Progress towards ERA, a wide-ranging plan to coordinate national systems in a single market for research, has “slowed down” for a number of reasons, the commission says. These include the use of “non-binding” rules, and enlargement of the EU that “significantly diversified the R&I landscape”, creating “new needs”.
Most of the goals set by the original ERA plan in 2000 have not been reached. Few member states have increased R&D investments to three per cent of GDP, and the EU has not been able to significantly influence national and regional research policies.
Research and innovation must play a key role in “the ecological, social and economic transitions Europe has to face,” according to the outline ERA roadmap published by the commission.
In addition to not meeting the objectives set out two decades ago, the commission says the context for this broad policy objective has changed significantly in the meantime, following the surge of digitalisation, geopolitical shifts like the rise of China, decreased trust in experts and science, and the urgency of global warming.

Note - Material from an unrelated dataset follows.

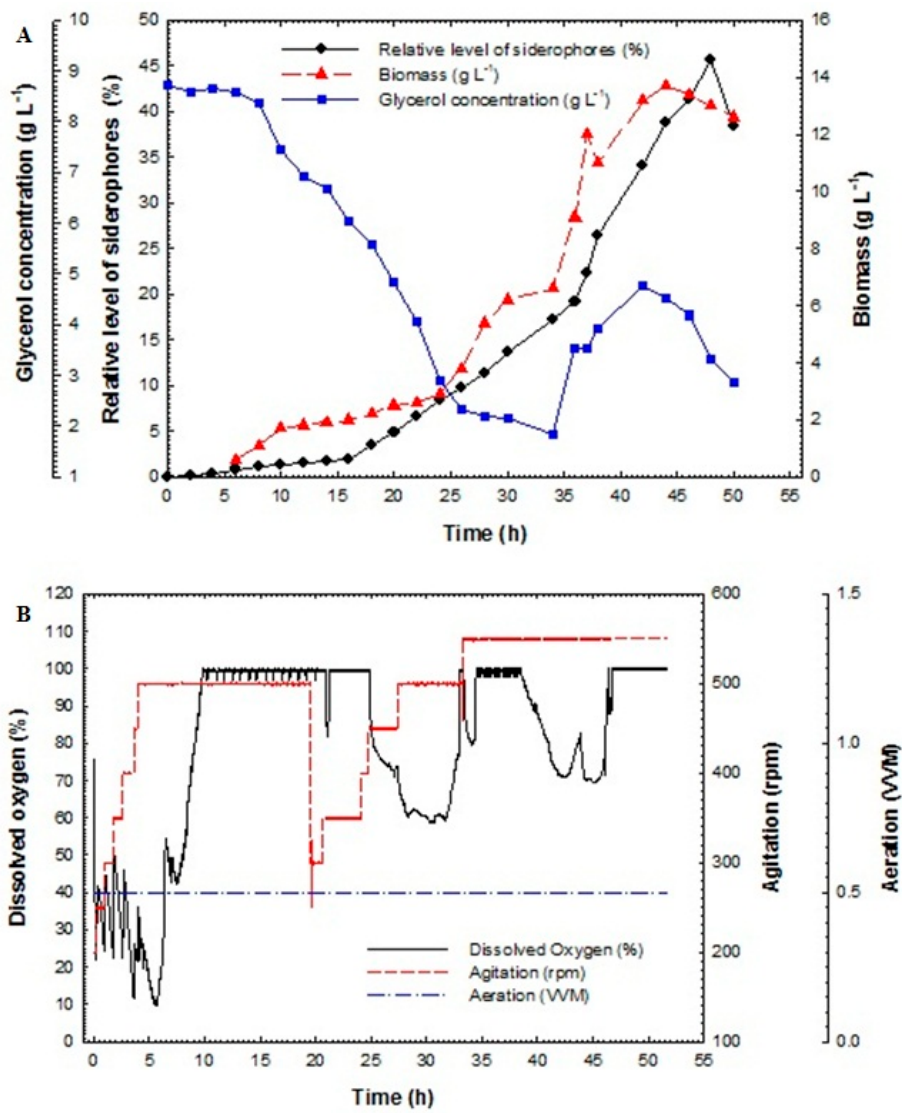
Figure 6A. The relative level of siderophores reached 1.92% at 16 h and increased rapidly to reach 19.24% at 36 h, achieving its maximum value of 45.59% at 48 h. The maximum biomass achieved was 13.7 g L − 1 at 44 h. Glycerol concentration decreased gradually and reached 2.89 g L − 1 at 24 h. After feeding, glycerol concentration increased gradually for some time to reach 4.75 g L − 1 at 42 h and decreased again to reach 2.85 g L − 1 at the end of the process. The dissolved oxygen decreased rapidly, therefore the concentration of oxygen was restricted to a value of 30% by increasing the speed of motor to the desired agitation rate. The rise of the agitation rate resulted in an increase in the dissolved oxygen concentration in the medium until 8 h; after this point dissolved oxygen increased gradually. Once feeding starts, the dissolved oxygen decreased rapidly, and consequently the agitation speed was increased gradually (Figure 6B). The fed-batch fermentation technique produced the highest percentage of relative level of siderophores of all methods, so cultures of P. aeruginosa F2 and P . fluorescens JY3 obtained by fed-batch fermentation were used for the preparation of talc formulations to be utilized as biocontrol agents.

Speaking to Science|Business last week, research commissioner Mariya Gabriel said the first problem ERA should fix is the ever-growing research and innovation divide between richer member states and countries that joined after 2004. Only 5.5 per cent of EU research grants awarded in the last seven years have gone to projects submitted by the newest EU members, which includes Gabriel’s home country Bulgaria.
Among its priorities for a revitalised ERA, the Guild of European Research-Intensive Universities calls for the urgent protection of academic freedom and autonomy of universities in Europe “against political interference and the spread of misinformation”.
“While it must proactively protect these values, ERA should also act as a forum for ensuring that science does not become increasingly politically controlled as a result of the [COVID-19] crisis,” the Brussels-based university network says.